◆ TASK TO COMPLETE ◆
Reproduce the data below, swapping each "collector number" for "field number" and keeping every other line unchanged.

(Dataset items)

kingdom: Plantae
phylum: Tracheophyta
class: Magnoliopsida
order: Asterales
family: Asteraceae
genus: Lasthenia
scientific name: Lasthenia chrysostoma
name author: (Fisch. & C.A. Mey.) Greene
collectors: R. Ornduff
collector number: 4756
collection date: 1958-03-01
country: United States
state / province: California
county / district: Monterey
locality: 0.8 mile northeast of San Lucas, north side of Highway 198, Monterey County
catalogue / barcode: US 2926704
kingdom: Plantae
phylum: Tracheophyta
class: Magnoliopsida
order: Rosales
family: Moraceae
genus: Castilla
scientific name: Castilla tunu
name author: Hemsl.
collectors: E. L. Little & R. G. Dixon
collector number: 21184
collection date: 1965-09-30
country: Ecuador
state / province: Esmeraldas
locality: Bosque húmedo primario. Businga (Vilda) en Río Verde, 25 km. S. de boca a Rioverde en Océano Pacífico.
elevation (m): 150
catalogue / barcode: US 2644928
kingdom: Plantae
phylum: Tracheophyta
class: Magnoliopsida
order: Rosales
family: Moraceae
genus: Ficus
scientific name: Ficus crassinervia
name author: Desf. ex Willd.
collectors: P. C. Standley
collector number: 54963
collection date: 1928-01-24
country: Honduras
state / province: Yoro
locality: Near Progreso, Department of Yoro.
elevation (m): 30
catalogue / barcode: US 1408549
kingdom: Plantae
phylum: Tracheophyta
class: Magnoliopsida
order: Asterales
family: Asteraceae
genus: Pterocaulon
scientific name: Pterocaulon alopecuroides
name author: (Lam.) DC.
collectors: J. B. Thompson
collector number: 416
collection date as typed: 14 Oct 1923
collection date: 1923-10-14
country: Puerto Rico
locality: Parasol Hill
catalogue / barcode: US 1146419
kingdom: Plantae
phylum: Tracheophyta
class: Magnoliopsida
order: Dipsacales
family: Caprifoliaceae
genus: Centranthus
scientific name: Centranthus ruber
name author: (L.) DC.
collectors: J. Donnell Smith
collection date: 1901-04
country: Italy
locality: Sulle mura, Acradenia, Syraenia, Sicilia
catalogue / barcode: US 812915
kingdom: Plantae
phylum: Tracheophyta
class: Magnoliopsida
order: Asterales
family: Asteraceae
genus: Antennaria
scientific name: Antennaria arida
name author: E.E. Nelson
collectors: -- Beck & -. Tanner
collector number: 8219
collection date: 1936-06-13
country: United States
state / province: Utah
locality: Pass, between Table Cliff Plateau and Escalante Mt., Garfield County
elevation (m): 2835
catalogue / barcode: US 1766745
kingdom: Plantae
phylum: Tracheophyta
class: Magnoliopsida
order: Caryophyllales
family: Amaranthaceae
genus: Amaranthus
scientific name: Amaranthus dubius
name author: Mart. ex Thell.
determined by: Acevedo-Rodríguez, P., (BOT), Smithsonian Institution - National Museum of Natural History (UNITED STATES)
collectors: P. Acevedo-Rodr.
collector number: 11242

◆ FINISHED ANSWER ◆
kingdom: Plantae
phylum: Tracheophyta
class: Magnoliopsida
order: Asterales
family: Asteraceae
genus: Lasthenia
scientific name: Lasthenia chrysostoma
name author: (Fisch. & C.A. Mey.) Greene
collectors: R. Ornduff
field number: 4756
collection date: 1958-03-01
country: United States
state / province: California
county / district: Monterey
locality: 0.8 mile northeast of San Lucas, north side of Highway 198, Monterey County
catalogue / barcode: US 2926704
kingdom: Plantae
phylum: Tracheophyta
class: Magnoliopsida
order: Rosales
family: Moraceae
genus: Castilla
scientific name: Castilla tunu
name author: Hemsl.
collectors: E. L. Little & R. G. Dixon
field number: 21184
collection date: 1965-09-30
country: Ecuador
state / province: Esmeraldas
locality: Bosque húmedo primario. Businga (Vilda) en Río Verde, 25 km. S. de boca a Rioverde en Océano Pacífico.
elevation (m): 150
catalogue / barcode: US 2644928
kingdom: Plantae
phylum: Tracheophyta
class: Magnoliopsida
order: Rosales
family: Moraceae
genus: Ficus
scientific name: Ficus crassinervia
name author: Desf. ex Willd.
collectors: P. C. Standley
field number: 54963
collection date: 1928-01-24
country: Honduras
state / province: Yoro
locality: Near Progreso, Department of Yoro.
elevation (m): 30
catalogue / barcode: US 1408549
kingdom: Plantae
phylum: Tracheophyta
class: Magnoliopsida
order: Asterales
family: Asteraceae
genus: Pterocaulon
scientific name: Pterocaulon alopecuroides
name author: (Lam.) DC.
collectors: J. B. Thompson
field number: 416
collection date as typed: 14 Oct 1923
collection date: 1923-10-14
country: Puerto Rico
locality: Parasol Hill
catalogue / barcode: US 1146419
kingdom: Plantae
phylum: Tracheophyta
class: Magnoliopsida
order: Dipsacales
family: Caprifoliaceae
genus: Centranthus
scientific name: Centranthus ruber
name author: (L.) DC.
collectors: J. Donnell Smith
collection date: 1901-04
country: Italy
locality: Sulle mura, Acradenia, Syraenia, Sicilia
catalogue / barcode: US 812915
kingdom: Plantae
phylum: Tracheophyta
class: Magnoliopsida
order: Asterales
family: Asteraceae
genus: Antennaria
scientific name: Antennaria arida
name author: E.E. Nelson
collectors: -- Beck & -. Tanner
field number: 8219
collection date: 1936-06-13
country: United States
state / province: Utah
locality: Pass, between Table Cliff Plateau and Escalante Mt., Garfield County
elevation (m): 2835
catalogue / barcode: US 1766745
kingdom: Plantae
phylum: Tracheophyta
class: Magnoliopsida
order: Caryophyllales
family: Amaranthaceae
genus: Amaranthus
scientific name: Amaranthus dubius
name author: Mart. ex Thell.
determined by: Acevedo-Rodríguez, P., (BOT), Smithsonian Institution - National Museum of Natural History (UNITED STATES)
collectors: P. Acevedo-Rodr.
field number: 11242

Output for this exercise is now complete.